Excerpted passage
+++

Since Israel's creation in 1948, more than 40,000 Iranian Jews have moved to the Jewish state, with the last big wave arriving after the 1979 Islamic revolution in Iran.

Tel Aviv shop owner Siyamak Shirazi, 37, who was born in Tehran and moved to Israel in 1979, said he hoped ordinary Iranians would not be caught up in any military action.

"We are Israelis but we are still Iranians. I hope there are no air strikes," he said. "I would prefer the ruling leadership being removed by U.S. or Israeli special forces. Perhaps then the people there will be able to breathe again."

The United States and other countries including Israel accuse Iran of wanting to build nuclear bombs. Iran says its nuclear programme is aimed at generating electricity.

Washington has not ruled out military options if diplomacy fails to curb Iran's atomic ambitions.


Iranian President Mahmoud Ahmadinejad has ratcheted up tensions in recent months by calling for Israel to be "wiped off the map". He has also described the Jewish state as "a decaying and crumbling tree that will fall with a storm".

Close allies when Iran was ruled by a U.S.-backed Shah, Iran and Israel have been implacable foes since the 1979 revolution.

Tehran has said its armed forces would retaliate for any attack. Earlier this month, an Iranian Revolutionary Guards commander said Israel would be the first target, a comment later played down by the deputy chief of military staff.

+++

Extracted page text data
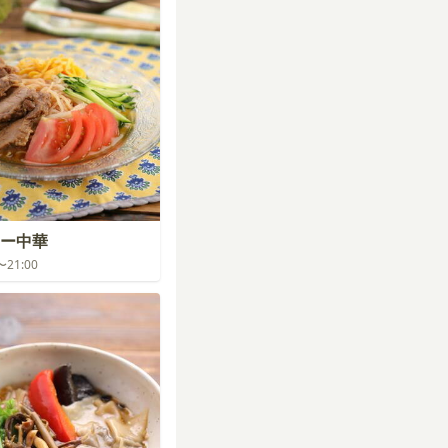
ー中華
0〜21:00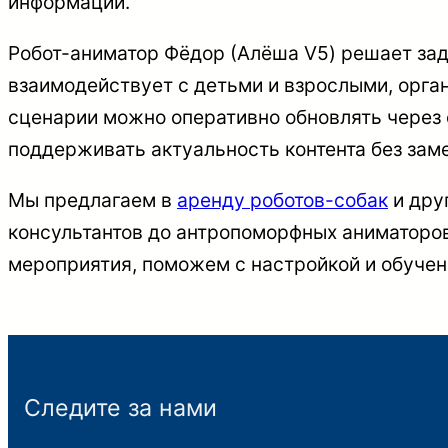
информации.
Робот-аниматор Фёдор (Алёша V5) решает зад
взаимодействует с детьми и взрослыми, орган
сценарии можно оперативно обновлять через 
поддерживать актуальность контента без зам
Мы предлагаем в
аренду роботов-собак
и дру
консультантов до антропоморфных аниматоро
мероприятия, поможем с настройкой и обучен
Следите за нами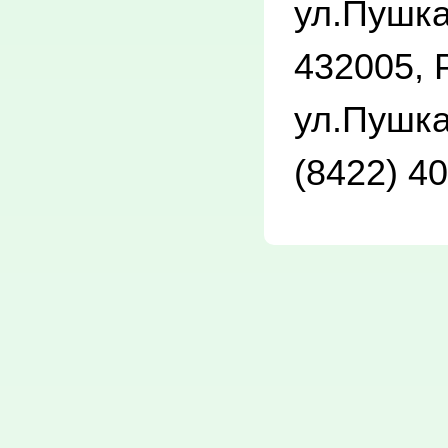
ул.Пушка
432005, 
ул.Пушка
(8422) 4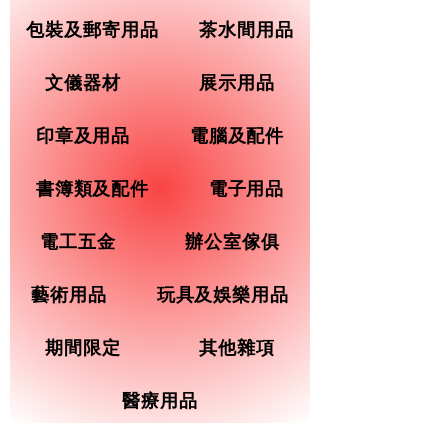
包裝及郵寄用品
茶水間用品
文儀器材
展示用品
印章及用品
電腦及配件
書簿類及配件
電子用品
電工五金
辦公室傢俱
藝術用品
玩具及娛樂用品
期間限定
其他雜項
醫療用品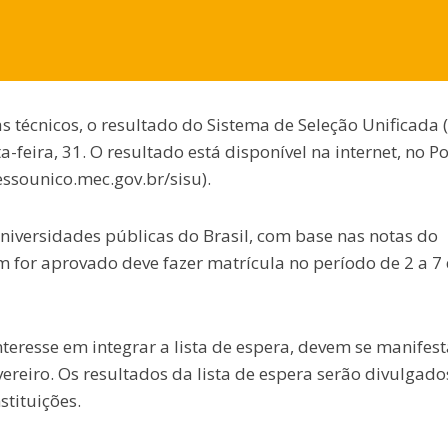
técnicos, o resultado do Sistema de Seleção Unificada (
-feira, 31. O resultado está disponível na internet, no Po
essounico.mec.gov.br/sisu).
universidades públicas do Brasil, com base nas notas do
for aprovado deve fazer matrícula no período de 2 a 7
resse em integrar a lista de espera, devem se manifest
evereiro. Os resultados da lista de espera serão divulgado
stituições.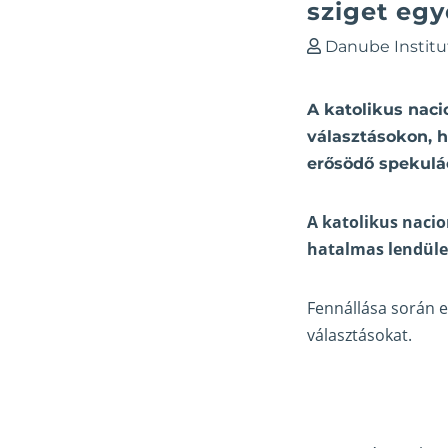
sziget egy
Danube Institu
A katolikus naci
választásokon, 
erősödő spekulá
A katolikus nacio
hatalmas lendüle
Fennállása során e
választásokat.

+++

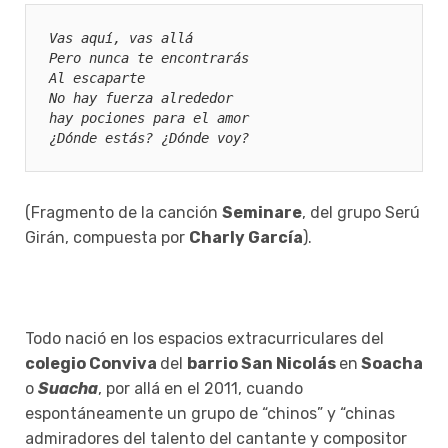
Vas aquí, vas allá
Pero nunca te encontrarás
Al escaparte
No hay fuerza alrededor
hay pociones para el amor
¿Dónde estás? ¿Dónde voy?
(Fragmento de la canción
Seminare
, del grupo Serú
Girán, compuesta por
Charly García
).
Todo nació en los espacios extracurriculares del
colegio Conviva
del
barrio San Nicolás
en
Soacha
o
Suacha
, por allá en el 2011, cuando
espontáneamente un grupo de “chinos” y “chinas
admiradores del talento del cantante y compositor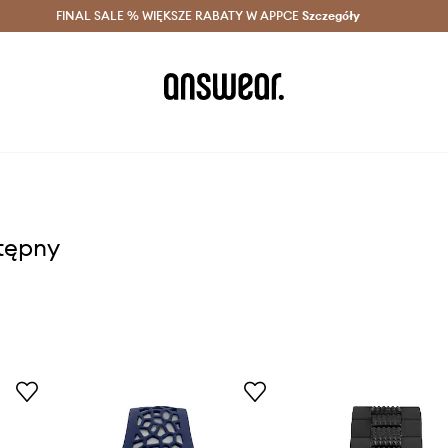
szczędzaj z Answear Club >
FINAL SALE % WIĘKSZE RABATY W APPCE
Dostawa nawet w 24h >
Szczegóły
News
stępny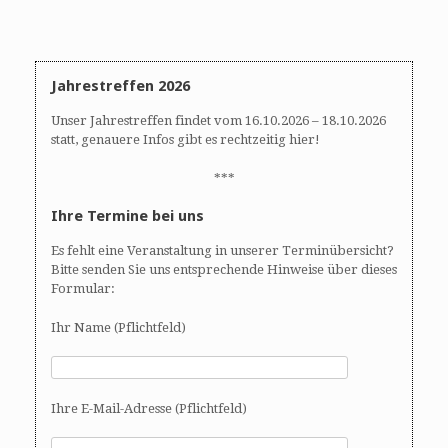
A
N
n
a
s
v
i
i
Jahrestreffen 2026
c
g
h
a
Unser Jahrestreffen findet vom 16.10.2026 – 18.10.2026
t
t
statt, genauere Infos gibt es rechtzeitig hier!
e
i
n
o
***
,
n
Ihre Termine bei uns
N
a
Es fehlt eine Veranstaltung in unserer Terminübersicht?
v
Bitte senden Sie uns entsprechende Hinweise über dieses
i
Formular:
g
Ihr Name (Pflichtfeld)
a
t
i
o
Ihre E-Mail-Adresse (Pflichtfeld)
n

+++

Tasks to complete
- A) Translate this sentence from the passage on Iranian Jews in Israel into Spanish: "Washington has not ruled out military options if diplomacy fails to curb Iran's atomic ambitions."
- B) Write the next part of the passage on Iranian Jews in Israel, picking up after its final sentence.

Expected results
- A) Washington no ha descartado opciones militares si la diplomacia no logra frenar las ambiciones atómicas de Irán.

- B)
Israel, considered the only nuclear power in the Middle East, is within range of Iranian ballistic missiles.

Israeli officials have said Iran's nuclear programme is the most serious threat faced by Jews since the Nazi Holocaust. Israeli Vice Prime Minister Shimon Peres said Ahmadinejad should bear in mind that his own country could also be destroyed.

"I miss my friends in Iran and Tehran very much," said Morris Moradiyan, 42, originally from Iran's capital.

"At the same time, Israel faces an existential threat from a nuclear Iran," he said. "I know ordinary Iranian people will suffer like us. I just hope if it comes to any attack, it can be done quickly with as little bloodshed as possible."

The Jewish community in Iran now numbers some 25,000 out of a population of around 69 million.

Jews in Iran are often regarded with suspicion by the government. Earlier this year, the Jewish community in Iran took a dramatic step in criticising Ahmadinejad's description of the Holocaust that killed 6 million Jews during World War Two as a myth.


Despite the growing tensions, contacts between Israel's Iranian Jews and friends and family in Iran continue in secret.

E-mail and telephone calls over the Internet have made it easier to stay in touch without alerting Iranian authorities. Some Iranian Jews in Israel call over regular telephone lines but use code words as a precaution.

"When I speak with my family in Iran we never mention the word Israel," said Shaharzad Amin-Zadeh, 45, who moved to Israel from the Kurdish Iranian city of Sanandaj. "People over there are worried."


Since the 1950s, Israel Radio has run a daily Farsi language service, which it says is widely listened to in Iran.

The service hosts a weekly phone-in talk show with people in Iran via a link through Europe. In the past, Israel's Iranian-born president, Moshe Katsav, has been a guest on the programme, which gets on average 10 callers a week from Iran.

"Listeners have called the programme saying they were embarrassed by Ahmadinejad's comments," said Menashe Amir, who works in the Farsi service.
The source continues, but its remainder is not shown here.